We know you miss being able to come into the library to browse, use our computers and study rooms, let your children play in our early childhood area, or just to sit and read. We miss seeing you, too!
Please read the information below for detailed information about the pandemic’s impact on libraries and the scope of the library services we have planned for the coming months.
Libraries That Have Reopened
In accordance with the state’s current guidelines for Public and Community Buildings, public libraries that have reopened their doors thus far are only able to welcome a small number of visitors at a time, usually by appointment. In-person use is restricted to a “grab and go” model. State guidelines specify that public institutions, such as libraries, must limit access to 5 people per 1,000 square feet of visitor-accessible space, and visits must be limited to no more than 30 minutes at a time. In addition, the guidelines indicate that public libraries should maintain a record of visitors, including contact information, for those who have prolonged contact with other visitors or staff. The CDC defines “prolonged contact” as 15 minutes or more.

Questions on the material:
- 1) Return the portion of the library reopening notice starting at "Please read the" and ending at "the coming months.", copied word for word.
- 2) In the library reopening notice, how does the CDC define "prolonged contact"?
The records that follow are separate material from the library reopening notice.

Stored items from a collection:
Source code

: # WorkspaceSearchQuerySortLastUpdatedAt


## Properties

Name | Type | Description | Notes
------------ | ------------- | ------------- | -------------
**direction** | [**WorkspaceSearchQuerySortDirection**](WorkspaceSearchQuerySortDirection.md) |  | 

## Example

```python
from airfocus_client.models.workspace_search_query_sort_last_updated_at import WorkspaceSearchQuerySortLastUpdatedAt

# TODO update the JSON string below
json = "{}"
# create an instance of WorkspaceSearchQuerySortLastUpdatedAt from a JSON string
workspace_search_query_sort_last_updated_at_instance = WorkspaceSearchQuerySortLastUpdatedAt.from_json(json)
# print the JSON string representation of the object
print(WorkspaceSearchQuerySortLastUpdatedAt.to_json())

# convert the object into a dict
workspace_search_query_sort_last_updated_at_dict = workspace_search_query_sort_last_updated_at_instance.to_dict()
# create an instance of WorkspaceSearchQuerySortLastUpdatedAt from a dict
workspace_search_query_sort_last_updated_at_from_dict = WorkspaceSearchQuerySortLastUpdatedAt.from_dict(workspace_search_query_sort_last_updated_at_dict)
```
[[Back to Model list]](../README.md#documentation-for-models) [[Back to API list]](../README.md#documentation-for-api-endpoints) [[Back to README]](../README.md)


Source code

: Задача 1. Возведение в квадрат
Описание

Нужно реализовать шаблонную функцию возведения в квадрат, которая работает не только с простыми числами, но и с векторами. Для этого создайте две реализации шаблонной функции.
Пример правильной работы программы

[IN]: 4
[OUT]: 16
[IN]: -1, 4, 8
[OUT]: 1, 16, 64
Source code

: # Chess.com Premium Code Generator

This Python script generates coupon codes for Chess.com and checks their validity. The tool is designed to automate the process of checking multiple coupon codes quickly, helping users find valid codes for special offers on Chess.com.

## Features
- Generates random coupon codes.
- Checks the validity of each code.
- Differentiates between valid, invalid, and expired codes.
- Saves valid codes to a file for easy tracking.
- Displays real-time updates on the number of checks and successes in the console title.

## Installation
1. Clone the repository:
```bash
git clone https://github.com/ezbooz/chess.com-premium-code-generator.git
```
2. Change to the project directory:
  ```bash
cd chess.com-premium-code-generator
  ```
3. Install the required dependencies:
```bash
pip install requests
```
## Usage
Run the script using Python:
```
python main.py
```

Solution set:
- 1)
Please read the information below for detailed information about the pandemic’s impact on libraries and the scope of the library services we have planned for the coming months.

- 2) The CDC defines "prolonged contact" as 15 minutes or more.